In its reluctance to share its natural gas resources with the world, the United States is operating in a scarcity mode, which is at odds with today’s abundance, Alaska’s Sen. Lisa Murkowski said Tuesday.

While the United States has undergone a “tectonic shift” underground with the shale revolution, that shift has failed to translate to attitudes above-ground, she told a crowd of more than 900 from around the world attending the Energy Information Administration Energy Conference in Washington, DC.

“I think part of the problem that we’re dealing with is almost psychological. So many of us grew up in an era when energy was viewed as scarce. So we’re looking at the energy world from a position of scarcity…We need to now reckon with the fact that we are dealing from a position of abundance” when it comes to natural gas,” said Murkowski, the ranking Republican on the Senate Energy and Natural Resources Committee. Murkowski’s state currently is putting together an export project to send Alaska’s share of the overabundant resource to Pacific Rim countries.

The industry has confidence in that abundance, Southwestern Energy Co. Vice President Jim Tramuto said. As evidence of that, he is seeing a growing amount of natural gas being transported under firm service agreements. Southwestern is the largest independent producer in the Fayetteville Shale in Arkansas. Its current production is 2.2 Bcf/d, of which 2 Bcf/d is delivered to key liquid points on six interconnecting interstate pipelines that serve the Midwest and Northeast.

“I think this is a shift and a major change that you’re seeing…when you look at interstate pipelines” and see a lot of firm capacity on the lines from shale plays. “That’s a real strong message on how much confidence we have in the shale plays that we are in.”

In 2005, “we were looking at what do we need to do to import gas because we were…in a mindset that we were going to be short…Now we have an abundant supply here right below our feet,” Tramuto said. “That is a significant shift,” and involves changes in policy in Washington, the states and at every company.

Southwestern is here to stay in the Fayetteville play, Tramuto said. The company is vertically integrated; it has its own water company, sand company, well completion firm, hydraulic fracturing company and its own drilling rigs.

The company has already drilled 3,000 wells in the Fayetteville and plans to drill another 385-400 this year. Tramuto said the company’s average drilling time is five days. He added that it drilled 25 wells (each 4,000 feet deep) over a period of two and a half days.

He also expects the Marcellus Shale play in Pennsylvania to continue as a key growth area. “The wells coming out of Marcellus are some of the most significant wells our company has seen.” Southwestern Energy holds 336,000 acres in the Marcellus, and has a current production rate of 490,000 MMcf/d, all of which is connected to interstate pipelines through firm transportation agreements.

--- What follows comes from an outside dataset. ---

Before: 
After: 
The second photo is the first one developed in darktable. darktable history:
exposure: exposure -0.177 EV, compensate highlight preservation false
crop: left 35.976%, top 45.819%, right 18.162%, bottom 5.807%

As for exports of liquefied natural gas (LNG) Murkowski said the decision should be easy. “To me, deciding to export gas should be easy: either we have a surplus of natural gas that can be sold abroad or we don’t. And if we do, we can add LNG exports the record levels of natural gas that we’re already exporting via pipeline to Mexico,” she said.

A “more complicated debate” will be over crude oil exports, Murkowski said. “We’re not going to see this debate this summer,” she said, and added if LNG exports aren’t handled correctly, “then there’s little hope that we’re going to be able to tackle a hot button issue like crude oil exports.”